Early in the third season of "Homicide: Life on the Street," the detectives find themselves trying to track down a serial killer. Catherine Goodrich, recently named Baltimore's Samaritan of the Year for her work with battered women, has been murdered. Her body is found in a dumpster behind a church, nude except for white gloves.

Goodrich is discovered during the shift headed by newly appointed Lieutenant Megan Russert (Hofmann). Because the case is a political hot potato, Giardello's squad is called in to work on it as well. Tension mounts between Gaffney, the detective from Russert's shift who heads the case, and Pembleton. It gets nasty.

Meanwhile, Felton's marriage is in real trouble. His wife, Beth (guest star Mary B. Ward), tired of the couple's failing therapy sessions, throws him out of the house. Howard is surprised when Felton informs her that he is staying with a mystery lover, whose identity he must keep secret. She is even more shocked when a confused and distraught Beth turns to her for advice on preventing a divorce.

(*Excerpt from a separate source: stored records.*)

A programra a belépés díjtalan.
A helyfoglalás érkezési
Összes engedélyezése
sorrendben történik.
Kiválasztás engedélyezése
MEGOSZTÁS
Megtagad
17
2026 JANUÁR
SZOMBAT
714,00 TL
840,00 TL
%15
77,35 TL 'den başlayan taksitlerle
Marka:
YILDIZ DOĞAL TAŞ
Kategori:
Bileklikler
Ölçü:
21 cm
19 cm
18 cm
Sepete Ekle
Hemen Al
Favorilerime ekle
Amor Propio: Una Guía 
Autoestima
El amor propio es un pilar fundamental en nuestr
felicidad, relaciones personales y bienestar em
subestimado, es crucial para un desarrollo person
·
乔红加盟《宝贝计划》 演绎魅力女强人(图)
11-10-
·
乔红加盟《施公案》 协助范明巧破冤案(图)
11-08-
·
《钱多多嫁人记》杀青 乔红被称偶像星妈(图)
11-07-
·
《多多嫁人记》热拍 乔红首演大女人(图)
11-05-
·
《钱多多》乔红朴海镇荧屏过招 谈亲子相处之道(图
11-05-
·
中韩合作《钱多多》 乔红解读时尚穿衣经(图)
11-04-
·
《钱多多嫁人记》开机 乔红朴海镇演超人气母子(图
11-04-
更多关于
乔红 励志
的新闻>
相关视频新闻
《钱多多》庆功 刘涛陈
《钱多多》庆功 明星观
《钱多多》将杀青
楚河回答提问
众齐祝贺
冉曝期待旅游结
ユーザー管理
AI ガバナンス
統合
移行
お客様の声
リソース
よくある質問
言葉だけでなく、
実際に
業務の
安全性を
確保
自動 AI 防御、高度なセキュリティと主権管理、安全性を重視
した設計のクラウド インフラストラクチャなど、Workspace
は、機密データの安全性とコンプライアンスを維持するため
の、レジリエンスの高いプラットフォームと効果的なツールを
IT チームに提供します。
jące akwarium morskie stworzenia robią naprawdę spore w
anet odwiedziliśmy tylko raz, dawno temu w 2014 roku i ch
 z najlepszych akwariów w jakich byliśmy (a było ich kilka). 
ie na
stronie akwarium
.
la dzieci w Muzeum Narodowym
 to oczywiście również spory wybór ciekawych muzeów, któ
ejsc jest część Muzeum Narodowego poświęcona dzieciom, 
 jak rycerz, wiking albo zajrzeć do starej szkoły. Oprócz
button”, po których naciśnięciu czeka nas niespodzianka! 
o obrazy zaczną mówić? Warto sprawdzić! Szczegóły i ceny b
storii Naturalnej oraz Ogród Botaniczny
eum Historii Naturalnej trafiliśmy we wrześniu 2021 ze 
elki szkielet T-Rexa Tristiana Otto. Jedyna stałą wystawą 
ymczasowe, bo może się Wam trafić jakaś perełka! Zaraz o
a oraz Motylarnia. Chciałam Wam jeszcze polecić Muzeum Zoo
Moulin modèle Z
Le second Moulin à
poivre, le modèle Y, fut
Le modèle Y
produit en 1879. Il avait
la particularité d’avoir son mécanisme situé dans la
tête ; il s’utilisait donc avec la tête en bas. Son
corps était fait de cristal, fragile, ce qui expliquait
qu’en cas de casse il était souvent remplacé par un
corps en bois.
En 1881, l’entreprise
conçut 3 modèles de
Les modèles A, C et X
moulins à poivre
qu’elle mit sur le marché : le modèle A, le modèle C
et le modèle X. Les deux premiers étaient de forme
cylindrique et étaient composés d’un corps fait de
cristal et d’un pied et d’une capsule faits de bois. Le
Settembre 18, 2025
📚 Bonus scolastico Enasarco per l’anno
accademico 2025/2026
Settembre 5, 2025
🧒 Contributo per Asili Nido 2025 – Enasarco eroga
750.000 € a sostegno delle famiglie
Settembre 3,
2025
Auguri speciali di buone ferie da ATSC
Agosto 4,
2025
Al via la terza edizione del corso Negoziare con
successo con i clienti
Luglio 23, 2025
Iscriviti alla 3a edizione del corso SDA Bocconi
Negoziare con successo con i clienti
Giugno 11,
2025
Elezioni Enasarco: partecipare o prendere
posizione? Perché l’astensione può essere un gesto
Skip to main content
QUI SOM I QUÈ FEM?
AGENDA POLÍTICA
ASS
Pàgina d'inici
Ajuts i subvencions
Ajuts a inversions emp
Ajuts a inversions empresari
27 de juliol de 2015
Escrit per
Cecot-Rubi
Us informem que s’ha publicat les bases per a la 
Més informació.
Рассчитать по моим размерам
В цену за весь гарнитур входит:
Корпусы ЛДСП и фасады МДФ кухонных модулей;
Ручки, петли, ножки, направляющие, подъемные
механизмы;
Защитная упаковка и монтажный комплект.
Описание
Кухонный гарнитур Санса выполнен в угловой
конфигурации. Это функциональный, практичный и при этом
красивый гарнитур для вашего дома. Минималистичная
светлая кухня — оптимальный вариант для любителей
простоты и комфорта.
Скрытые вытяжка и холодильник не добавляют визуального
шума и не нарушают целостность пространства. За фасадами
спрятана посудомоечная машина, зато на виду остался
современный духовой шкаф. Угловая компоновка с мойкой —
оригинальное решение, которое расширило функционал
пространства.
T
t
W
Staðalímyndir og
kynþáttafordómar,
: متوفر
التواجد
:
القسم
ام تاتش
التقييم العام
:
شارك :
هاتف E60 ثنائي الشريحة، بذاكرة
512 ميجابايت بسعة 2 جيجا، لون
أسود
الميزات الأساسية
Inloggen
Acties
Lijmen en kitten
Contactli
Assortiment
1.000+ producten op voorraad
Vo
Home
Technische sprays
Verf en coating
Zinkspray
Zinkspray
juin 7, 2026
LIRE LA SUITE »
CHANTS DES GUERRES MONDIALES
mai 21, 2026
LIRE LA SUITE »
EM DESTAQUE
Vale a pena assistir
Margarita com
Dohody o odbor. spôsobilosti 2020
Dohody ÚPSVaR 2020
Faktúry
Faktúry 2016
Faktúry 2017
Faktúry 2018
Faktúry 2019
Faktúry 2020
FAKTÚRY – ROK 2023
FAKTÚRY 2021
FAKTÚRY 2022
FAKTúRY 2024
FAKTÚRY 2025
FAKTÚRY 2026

Munch and Lewis also have plenty on their minds besides police business. They want to buy the bar across the street from the station house but need to find a third partner. When Bolander resists their strong-arm attempts to join them, the pair turn to Bayliss, who finally agrees to be a silent partner.

"Homicide: Life on the Street" is produced by Baltimore Pictures in association with NBC Productions, Inc. Barry Levinson and Tom Fontana are the executive producers, with Henry Bromell serving as co-executive producer. Jim Finnerty and Gail Mutrux return as supervising producer and producer, respectively.

"Homicide: Life on the Street" is based upon the book Homicide: A Year on the Killing Streets by David Simon.